McDonald’s Drift Parameter

Solutions to Class Activity

Check Your Understanding

Use the McDonald’s stock price data to do the following.

• What is the estimate of the drift parameter?

As seen above, there is no significant autocorrelation in the differences of the McDonald’s stock prices. They appear to be modeled well by white noise.

We now compute the mean and standard deviation of the differences.

mean(stock_ts$diff, na.rm = TRUE)

[1] 0.1404849

• What is the standard deviation of the differences?

sd(stock_ts$diff, na.rm = TRUE)

[1] 2.419329

• What is the 95% confidence interval for the drift parameter?

The number of differences, \(n\), is given by:

length(stock_ts$diff |> na.omit())

[1] 880

The mean of the differences is 0.14. The standard deviation of the differences is 2.419. There are 880 differences.

We can use the t-distribution to create a 95% confidence interval for the drift parameter.
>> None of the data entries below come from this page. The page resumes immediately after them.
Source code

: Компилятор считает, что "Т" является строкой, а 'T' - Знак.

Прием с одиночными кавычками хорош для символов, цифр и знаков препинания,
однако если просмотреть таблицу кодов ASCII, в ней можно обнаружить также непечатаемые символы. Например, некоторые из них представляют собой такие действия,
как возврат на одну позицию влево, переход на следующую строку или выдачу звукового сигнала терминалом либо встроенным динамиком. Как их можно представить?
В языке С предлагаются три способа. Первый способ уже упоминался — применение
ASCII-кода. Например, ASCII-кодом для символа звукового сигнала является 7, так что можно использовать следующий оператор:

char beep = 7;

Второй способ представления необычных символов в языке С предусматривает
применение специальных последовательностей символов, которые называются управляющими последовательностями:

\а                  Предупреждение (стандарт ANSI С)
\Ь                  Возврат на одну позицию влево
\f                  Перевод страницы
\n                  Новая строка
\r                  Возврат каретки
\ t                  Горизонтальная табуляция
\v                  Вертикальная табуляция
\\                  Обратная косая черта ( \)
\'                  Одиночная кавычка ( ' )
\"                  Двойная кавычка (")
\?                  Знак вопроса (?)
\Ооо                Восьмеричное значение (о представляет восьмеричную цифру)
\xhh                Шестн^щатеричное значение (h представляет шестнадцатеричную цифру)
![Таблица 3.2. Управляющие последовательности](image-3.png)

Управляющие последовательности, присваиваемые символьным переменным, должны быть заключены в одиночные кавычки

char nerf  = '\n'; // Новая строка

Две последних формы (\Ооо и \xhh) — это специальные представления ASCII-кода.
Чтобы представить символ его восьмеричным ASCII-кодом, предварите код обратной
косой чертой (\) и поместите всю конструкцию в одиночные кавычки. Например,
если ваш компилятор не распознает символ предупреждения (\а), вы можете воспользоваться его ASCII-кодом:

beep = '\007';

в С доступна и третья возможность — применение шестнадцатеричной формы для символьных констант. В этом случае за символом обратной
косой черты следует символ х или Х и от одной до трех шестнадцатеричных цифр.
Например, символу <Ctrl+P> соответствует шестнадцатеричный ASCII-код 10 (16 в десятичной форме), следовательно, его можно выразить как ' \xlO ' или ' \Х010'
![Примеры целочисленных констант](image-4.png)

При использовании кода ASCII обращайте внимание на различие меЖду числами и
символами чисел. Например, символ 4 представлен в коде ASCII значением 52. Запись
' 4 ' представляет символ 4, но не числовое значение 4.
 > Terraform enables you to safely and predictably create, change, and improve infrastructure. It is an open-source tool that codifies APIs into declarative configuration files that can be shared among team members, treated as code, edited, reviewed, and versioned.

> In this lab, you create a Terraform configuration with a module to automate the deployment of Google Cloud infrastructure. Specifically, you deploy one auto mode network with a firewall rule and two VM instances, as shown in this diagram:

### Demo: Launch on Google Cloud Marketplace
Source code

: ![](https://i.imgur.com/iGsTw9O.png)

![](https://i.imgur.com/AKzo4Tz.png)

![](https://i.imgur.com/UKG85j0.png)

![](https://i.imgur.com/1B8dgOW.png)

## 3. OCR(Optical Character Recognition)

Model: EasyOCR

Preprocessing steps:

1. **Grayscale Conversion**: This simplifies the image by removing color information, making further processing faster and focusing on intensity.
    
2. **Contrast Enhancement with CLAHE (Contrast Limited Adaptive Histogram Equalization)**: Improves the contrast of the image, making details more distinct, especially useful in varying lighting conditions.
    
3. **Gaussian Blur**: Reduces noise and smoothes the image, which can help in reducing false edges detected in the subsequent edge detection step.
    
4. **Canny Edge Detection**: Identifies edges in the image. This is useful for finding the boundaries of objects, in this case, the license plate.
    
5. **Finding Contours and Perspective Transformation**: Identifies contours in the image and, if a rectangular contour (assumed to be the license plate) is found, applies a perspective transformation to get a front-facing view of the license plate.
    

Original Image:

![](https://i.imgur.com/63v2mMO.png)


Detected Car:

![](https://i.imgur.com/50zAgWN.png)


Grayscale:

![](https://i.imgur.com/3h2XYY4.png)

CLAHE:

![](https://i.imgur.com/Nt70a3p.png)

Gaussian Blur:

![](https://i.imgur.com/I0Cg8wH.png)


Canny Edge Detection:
The critical \(t\) value is given by qt(0.975, df = 880 - 1), yielding a value of \(t^*_{0.975} = 1.963\).

So, our 95% confidence interval is computed as: \[ \left( \bar x - t^*_{0.975} \cdot \frac{s}{\sqrt{n}} , ~ \bar x + t^*_{0.975} \cdot \frac{s}{\sqrt{n}} \right) \] \[ \left( 0.14 - 1.963 \cdot \frac{2.419}{\sqrt{880}} , ~ 0.14 + 1.963 \cdot \frac{2.419}{\sqrt{880}} \right) \] \[ (-0.02 , ~ 0.301) \]

• Is there evidence to suggest that the time series can be modeled as a random walk with drift? Why or why not?

If this confidence contains 0, we cannot conclude that there is evidence of a positive drift in the price of McDonald’s stock over the period.